I'm going to remodel my kitchen. 1 story, concrete slab. I want to move my gas stove top (next to a wall) to a center island (no walls). Where do I start?


----------



## JTGP (Oct 29, 2011)

Pictures of the kitchen would help!


----------



## joecaption (Oct 29, 2011)

Concrete foundation, or a concrete slab?
Let the gas company run the lines not you!!!
There going to run the lines through a piece of PVC or at least a PVC coated copper line.


----------



## BridgeMan (Nov 7, 2011)

Good advice from joecaption, but if you happen to be located in a rural area, on propane, then there is no "gas company."  If that's the case, here are a few things to think about:

Installing a gas line under an existing slab isn't impossible, but it can be challenging for a typical homeowner.  You'd have to tap into the line where it enters the house, and then run a new line along an exterior wall and then down below grade at the kitchen.  Directional boring would get you from the outside of the house to the kitchen target location you're shooting for, and can be done by a qualified plumbing outfit--many have rigs equipped to do so efficiently, but it will require digging a work-pit to enable access for the boring equipment.  I've done several "amateur" borings under concrete slabs successfully, but the longest was only 5' or so.  Used a half-inch electric drill, with a home-made spade bit, and lots of bit extensions.  The gas lines I installed were black steel pipe, with threaded connections.  And don't forget to do a leak-down test, to make sure all fittings are absolutely tight.  You don't want an accumulation of gas under the house, waiting for the right event to go "poof"!

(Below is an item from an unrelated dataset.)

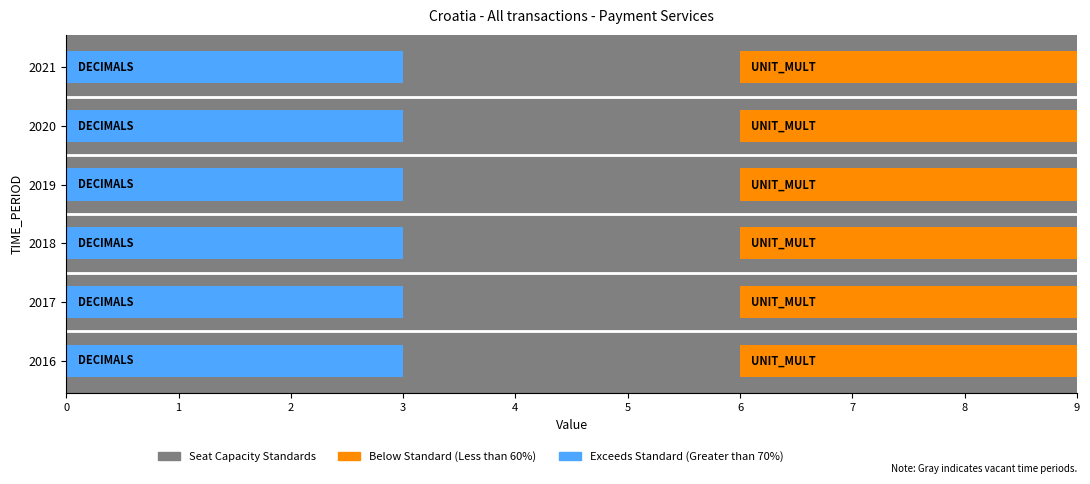

How many groups of bars are there?

6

A far simpler approach might be to go through the attic with the gas line, and then down into the kitchen at your new island location.  You could locate the line in some false kitchen columns, located at the corners of the island and abutting a short pony wall to define the end of the island.  Or use just 2 columns in the middle of the island, one on each side of the range, to support the custom range hood the wife has been dreaming about forever.


----------